BBC 2 rocks online mate! If I see you on we'll squad up, blows MW2 out the water!


----------



## robj20 (Jan 20, 2009)

Fallout 3
Bioshock 2
infamous
uncharted 2
wolfenstein
fear 2
resistance 2


----------



## winrya (Aug 4, 2006)

lpoolck said:


> Uncharted 2 (PS3)


The best game i've ever played IMO!


----------



## wolliwuk (Feb 11, 2008)

Uncharted 2 (PS3)
Final Fantasy XIII (xbox)
MW2 .... only problem was the story is a bit short (xbox)


----------



## littlejack (Jun 11, 2008)

Got too be gears of war 2 cant wait for the new one out in 2011


----------



## dew1911 (Jun 9, 2009)

Between Forza 3 and Split/Screen Velocity for me


----------



## Eddy (Apr 13, 2008)

Mw2
fifa 10


----------



## Needs a clean (May 24, 2008)

Im still a massive Halo 3 fan, and Grid Racedriver fan.
Gears of War 2 was also a goodun for me too.

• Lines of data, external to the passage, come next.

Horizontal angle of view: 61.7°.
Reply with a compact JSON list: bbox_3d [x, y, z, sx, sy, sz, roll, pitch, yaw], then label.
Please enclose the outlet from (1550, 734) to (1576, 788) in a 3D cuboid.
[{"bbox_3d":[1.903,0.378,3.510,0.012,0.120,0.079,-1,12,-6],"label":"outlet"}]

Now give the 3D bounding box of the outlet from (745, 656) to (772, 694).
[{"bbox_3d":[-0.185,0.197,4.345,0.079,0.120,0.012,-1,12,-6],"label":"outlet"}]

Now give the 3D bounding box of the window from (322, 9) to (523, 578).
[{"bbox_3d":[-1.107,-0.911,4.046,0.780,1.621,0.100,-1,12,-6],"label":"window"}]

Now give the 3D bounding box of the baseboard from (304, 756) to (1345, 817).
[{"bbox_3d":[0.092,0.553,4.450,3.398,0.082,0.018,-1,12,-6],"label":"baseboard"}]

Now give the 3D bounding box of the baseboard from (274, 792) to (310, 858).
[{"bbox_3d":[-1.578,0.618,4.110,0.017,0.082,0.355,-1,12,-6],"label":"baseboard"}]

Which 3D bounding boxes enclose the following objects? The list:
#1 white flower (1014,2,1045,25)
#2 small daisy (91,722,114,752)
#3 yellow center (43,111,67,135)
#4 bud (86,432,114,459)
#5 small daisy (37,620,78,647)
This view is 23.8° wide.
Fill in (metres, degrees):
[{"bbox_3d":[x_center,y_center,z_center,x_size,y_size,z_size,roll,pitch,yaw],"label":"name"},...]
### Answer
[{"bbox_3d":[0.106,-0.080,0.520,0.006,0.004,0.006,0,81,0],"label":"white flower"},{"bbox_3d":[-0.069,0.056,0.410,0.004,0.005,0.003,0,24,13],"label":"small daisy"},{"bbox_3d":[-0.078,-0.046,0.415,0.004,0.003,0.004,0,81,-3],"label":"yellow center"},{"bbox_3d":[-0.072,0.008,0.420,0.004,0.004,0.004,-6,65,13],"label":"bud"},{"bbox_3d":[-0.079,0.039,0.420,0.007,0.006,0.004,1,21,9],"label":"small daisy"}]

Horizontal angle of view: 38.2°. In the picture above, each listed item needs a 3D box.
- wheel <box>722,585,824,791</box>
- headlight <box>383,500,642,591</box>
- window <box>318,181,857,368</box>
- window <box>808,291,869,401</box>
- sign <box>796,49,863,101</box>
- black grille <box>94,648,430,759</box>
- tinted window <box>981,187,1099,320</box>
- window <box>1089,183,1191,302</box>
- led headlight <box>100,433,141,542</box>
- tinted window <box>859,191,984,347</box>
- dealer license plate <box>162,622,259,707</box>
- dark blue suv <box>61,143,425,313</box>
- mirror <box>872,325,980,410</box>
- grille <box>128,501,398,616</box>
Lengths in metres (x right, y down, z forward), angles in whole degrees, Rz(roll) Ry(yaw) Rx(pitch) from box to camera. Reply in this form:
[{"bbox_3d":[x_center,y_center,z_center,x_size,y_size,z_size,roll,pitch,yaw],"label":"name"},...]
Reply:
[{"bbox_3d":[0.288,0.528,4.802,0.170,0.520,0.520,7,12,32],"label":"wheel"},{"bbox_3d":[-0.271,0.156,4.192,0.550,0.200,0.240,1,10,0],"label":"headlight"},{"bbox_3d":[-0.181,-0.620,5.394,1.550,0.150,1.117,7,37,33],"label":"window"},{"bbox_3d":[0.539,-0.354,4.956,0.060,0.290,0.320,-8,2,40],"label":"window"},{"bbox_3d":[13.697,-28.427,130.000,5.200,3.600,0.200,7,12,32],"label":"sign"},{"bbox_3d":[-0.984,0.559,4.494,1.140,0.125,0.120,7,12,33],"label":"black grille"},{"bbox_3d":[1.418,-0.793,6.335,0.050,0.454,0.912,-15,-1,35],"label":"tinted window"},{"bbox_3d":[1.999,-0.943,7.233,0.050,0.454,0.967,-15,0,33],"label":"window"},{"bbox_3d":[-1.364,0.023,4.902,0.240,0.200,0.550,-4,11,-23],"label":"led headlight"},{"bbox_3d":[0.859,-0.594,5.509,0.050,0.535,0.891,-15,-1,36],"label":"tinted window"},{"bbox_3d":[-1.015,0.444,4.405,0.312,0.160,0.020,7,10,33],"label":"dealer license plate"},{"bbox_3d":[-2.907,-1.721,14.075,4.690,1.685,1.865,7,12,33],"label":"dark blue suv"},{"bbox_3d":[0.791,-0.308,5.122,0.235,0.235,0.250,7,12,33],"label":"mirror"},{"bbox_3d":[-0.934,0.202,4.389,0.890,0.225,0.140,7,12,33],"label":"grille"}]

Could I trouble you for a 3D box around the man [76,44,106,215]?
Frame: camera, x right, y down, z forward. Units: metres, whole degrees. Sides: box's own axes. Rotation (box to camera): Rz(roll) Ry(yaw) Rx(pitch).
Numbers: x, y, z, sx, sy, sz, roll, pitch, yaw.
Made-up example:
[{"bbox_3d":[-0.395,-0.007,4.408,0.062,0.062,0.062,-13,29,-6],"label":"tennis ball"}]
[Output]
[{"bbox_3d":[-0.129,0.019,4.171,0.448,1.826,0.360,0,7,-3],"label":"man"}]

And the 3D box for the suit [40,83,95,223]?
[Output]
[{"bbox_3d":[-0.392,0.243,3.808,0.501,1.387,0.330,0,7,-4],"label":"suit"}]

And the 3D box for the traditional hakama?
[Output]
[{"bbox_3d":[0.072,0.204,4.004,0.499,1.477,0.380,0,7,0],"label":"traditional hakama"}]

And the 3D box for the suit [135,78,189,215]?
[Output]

COD MW2 goes without saying.


----------



## Leemack (Mar 6, 2009)

MW2 and only MW2 :thumb:


----------



## Alex_225 (Feb 7, 2008)

Forza 3
Left 4 Dead II

Currently on Alien Vs Predator and rather in enjoying it too.


----------



## Guest (Jun 4, 2010)

Just thought I'd rekindle this one....

MW2 and Fallout 3 but have a copy of RDR waiting for me at home


----------



## Gruffs (Dec 10, 2007)

Hide the sausage!


Not that sort of game?

Fifa 10 on the Wii. Simple footy game that's not too hard to play.


----------